We brought the couch home, and it had certain advantages over the folding chairs. I learned to pretend that it wasn't denim. But there was one feature of the couch that I never learned to overlook. The cushions on the back of the couch do not attach to the frame of the couch, that is to say, if you were, say, a roughly 200 lb. male who decided to rest his body weight on the top of the cushion, the cushion would more than likely collapse. The cushion would be crushed, is what I'm saying. The cushion would need to be fluffed most desperately. And I would lose my freaking brain.

You may see where I am going with this.

Every time Ryan crushes those cushions, every time he sits on the couch, I turn into a human time bomb. No matter how hard I try to resist the urge to remind him that every second he sits that way I get one second closer to having a stroke, I never last long. I tried to give up, to give in. To forget about it. To grow up, loosen up. Whatever. It was not genetically possible. An unfluffed cushion confronts the trauma of my childhood and my DNA. It was truly impossible for me to refrain from comment. Until today.

Today I helped a friend move and in the process inherited a new microsuede couch (microsuede=not my thing, but a huge step up from denim). And this couch, this new, fabulous couch, has cushions that are attached to the frame. They are uncrushable. Things are looking up around here.

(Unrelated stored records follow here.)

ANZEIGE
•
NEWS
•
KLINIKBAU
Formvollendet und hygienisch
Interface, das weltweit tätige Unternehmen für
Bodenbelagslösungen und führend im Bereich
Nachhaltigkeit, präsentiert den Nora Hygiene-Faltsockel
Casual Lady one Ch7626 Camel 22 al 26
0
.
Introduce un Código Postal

I have come here to bid farewell to Old Glory (who, by the way, doesn't appear to be adhering to the rules for respectful treatment of the flag, which seems especially impertinent on Memorial Day weekend). I'm glad I haven't been limited to folding chairs these two long years, but I gotta say, I'm happy she will be going to a better place. And I'm happy that my marital peace will no longer depend on Ryan sitting in the rocking chair. Goodbye denim. Hel-lo microsuede!


Chelsea said...

Fact: Your mom would never do or say such a thing in such a way. Trust me, I know her. ;)

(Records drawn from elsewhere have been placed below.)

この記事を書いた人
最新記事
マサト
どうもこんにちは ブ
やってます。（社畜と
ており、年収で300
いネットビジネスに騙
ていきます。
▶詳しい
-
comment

Fact: We currently have a cousin of the unattached cushion of a couch--I have the pillow fluffing habit too.

Myth: That a husband will ever catch on and reshape what has been misshapen.

Enjoy the microsuede!

amy said...

oh, chelsea, she's got you fooled! bamboozled!

i do appreciate you sticking up for jackie-mom, but let me assure you that the only tears shed during her reading of this post were tears of laughter (i was there; she did in fact laugh until she cried).

that woman may have been a total neurotic, but she has a great sense of humor about it, which i think counts for a lot.

amys mother said...

I admit the tears of laughter. As a matter of fact, Jill and I read this together and shed these tears of laughter together. We were there! We remember this and all that was behind it. Tears of pain and laughter. Neurotic? I don't think so. about the other side? And....screaming like a mongoose? I know this did happen to some degree or it wouldn't be funny- which it is. It is- sad and funny. I love you.